少女笑脸盈盈,令永阳不由心头一暖。她拉着铃鸢的手坐到一边,说道:“这几日你还是少出门,那些突厥人不知用了什么法子,说服父皇,成日出入宫闱。听说已经给他们可汗送信,过不了多久便会有迎亲队伍过来。”

    铃鸢笑意顿敛,僵着唇皮,眼里的希望都湮灭般。永阳怒道:“突厥人当真是未开化的野蛮人,纵是真要和亲,也得按祖宗礼法来。这般敷衍,当我大夏好欺负吗!”

    说着,永阳想到什么,皱眉问道:“皇兄近日都在查毒害你的凶手,也不知有什么线索,你可听他提过?”

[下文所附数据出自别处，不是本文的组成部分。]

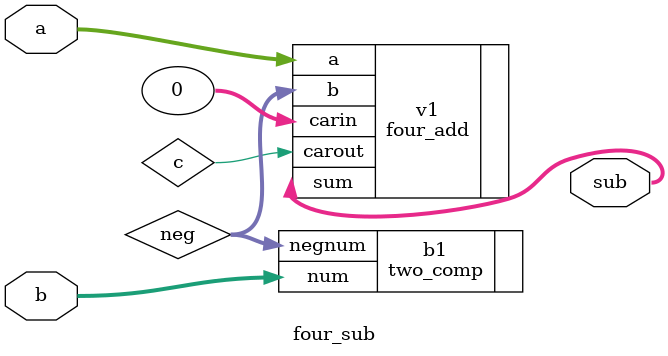
<source format=v>
module four_sub (input [3:0] a, input [3:0] b, output [3:0] sub);
	wire [3:0] neg;
	wire c;
	two_comp b1 (.num(b), .negnum(neg));
  four_add v1 (.a(a), .b(neg), .carin(0), .sum(sub), .carout(c));
endmodule

</source>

    铃鸢摇摇头,李珩鲜少同她提外头的事,她更是不敢问。

    见她怯弱绵软的模样,永阳失笑:“忘了你是最怕皇兄的,以前连句话都不敢同他讲。这几日,他吓到你了吧?”

    铃鸢想到被打的手心,先是点点头。而后想到他庇佑自己,紧接着又点点头。永阳好笑安抚道:“皇兄其实并没那么可怕,你只管避开他,不去打扰他便是。若他敢凶你,你来找我,我给你出气。”

    凶她?铃鸢长睫颤了颤,昨夜李珩确实打算凶她,还好她会看颜色,死皮赖脸硬贴上去,才化解了一场“酷刑”。

    下次再凶,她可不知道自己为了求饶会做出什么事来。

    铃鸢觉得耳根都热起来,含糊着应下来,问起旁的事:“大姐姐和沈家哥哥的婚事快到了,这几日可还有什么要准备的?”

    “这些有母后操持,我想管也管不了,”提及心上人,骄傲的公主也难得面带羞涩,把玩着手里的宫扇,压低声音对她道,“你是不知,女子出嫁前要学的东西可太多了。别的不说,连床帏之事都。”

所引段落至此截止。